"Sono stati anni fantastici e ricchi di soddisfazioni, purtroppo i tempi cambiano e come avete potuto vedere anche voi non riusciamo a continuare, i due forfait pesano tantissimo e rischiamo di mettere in situazioni spiacevoli gli allievi C, D, E del nostro raggruppamento come pure i nostri veterani, continuando a dare forfait per mancanza di giocatori da schierare." Con queste parole, Maurizio Niceta ha comunicato quest'oggi alla Federazione Ticinese di Calcio di volere rassegnare le dimissioni dal ruolo di presidente del FC Porza.
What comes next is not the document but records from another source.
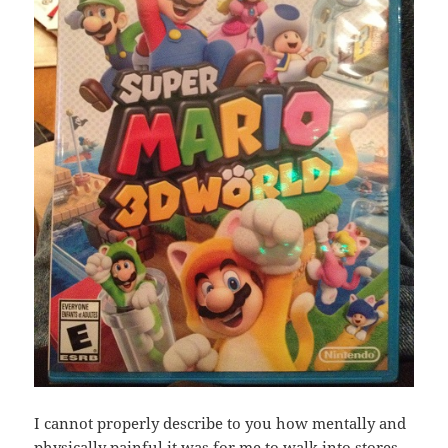
I cannot properly describe to you how mentally and
physically painful it was for me to walk into stores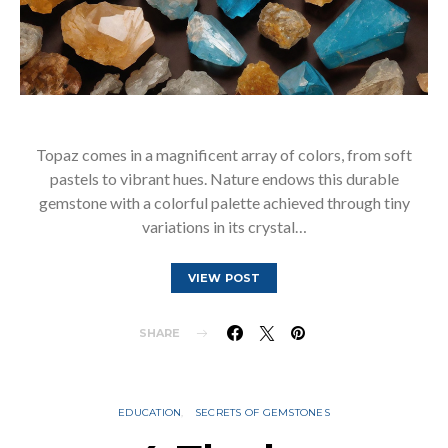
Topaz comes in a magnificent array of colors, from soft
pastels to vibrant hues. Nature endows this durable
gemstone with a colorful palette achieved through tiny
variations in its crystal…
VIEW POST
SHARE
EDUCATION
SECRETS OF GEMSTONES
La squadra di terza lega sta affrontando un momento complicatissimo a livello di contingenti ed è stata costretta a dare forfait in occasione degli ultimi due incontri di campionato previsti contro Coldrerio e Taverne. Il presidente, come detto, ha preferito lasciare la sua carica, ringraziando però diverse persone: "Voglio ringraziare tutte le persone che mi hanno aiutato durante questa mia avventura, i membri di comitato, gli sponsor, i giocatori, gli allenatori, i presidenti avversari, gli arbitri e chiunque abbia versato sudore per questa società."
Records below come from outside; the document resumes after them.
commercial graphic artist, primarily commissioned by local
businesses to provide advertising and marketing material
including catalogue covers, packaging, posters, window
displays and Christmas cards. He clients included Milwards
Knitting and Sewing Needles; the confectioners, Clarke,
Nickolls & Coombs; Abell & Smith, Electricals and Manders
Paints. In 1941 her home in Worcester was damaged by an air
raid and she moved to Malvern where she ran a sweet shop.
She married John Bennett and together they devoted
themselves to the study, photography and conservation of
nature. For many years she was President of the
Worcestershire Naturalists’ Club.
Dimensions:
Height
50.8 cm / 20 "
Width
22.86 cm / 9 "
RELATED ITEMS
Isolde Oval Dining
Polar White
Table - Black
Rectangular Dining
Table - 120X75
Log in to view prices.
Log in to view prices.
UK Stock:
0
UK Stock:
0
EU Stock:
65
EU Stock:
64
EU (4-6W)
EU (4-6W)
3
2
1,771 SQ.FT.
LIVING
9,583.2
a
"Dovrei fare moltissimi nomi ma ne scelgo tre solo per motivi di spazio, questa lettera non può essere di 10 pagine: Vittorio Pucci, (...) Franco Somazzi (...) e Andrea Manzo l'allenatore che mi ha insegnato molto sul campo ma soprattutto fuori dal campo."
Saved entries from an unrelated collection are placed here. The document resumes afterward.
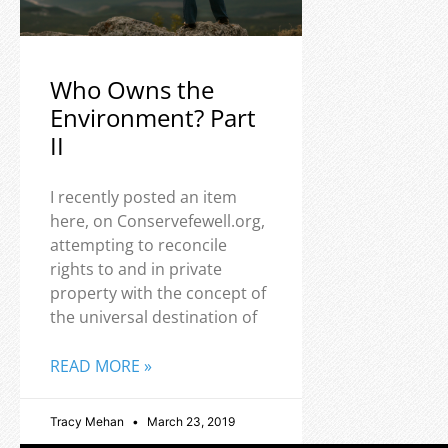
Who Owns the
Environment? Part
II
I recently posted an item
here, on Conservefewell.org,
attempting to reconcile
rights to and in private
property with the concept of
the universal destination of
READ MORE »
Tracy Mehan
March 23, 2019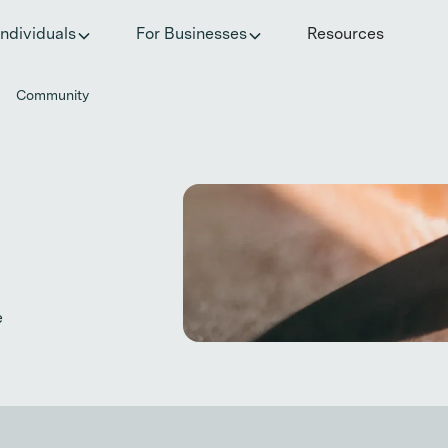
he invisible impact of autoimmune conditions on women in t
Individuals
For Businesses
Resources
Community
e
L'attuale allenatore del Lugano di Renzetti è rimasto nel cuore del presidente soprattutto per una sua frase: "Mauri, cerchiamo uomini prima di cercare giocatori".
"Fiero di averlo avuto a Porza - scrive allora Niceta - due anni esageratamente fantastici e troppo fiero di vederlo vincere con il Lugano. Grazie Andrea."
Ringraziando anche Domenico Martinello, l'ex numero uno delle "pantere" comunica il nome del suo successore: "La società Porza continua il suo percorso nel calcio regionale, una cordata di veterani capitanata dall'Avvocato Max Spiess ha accettato questa sfida."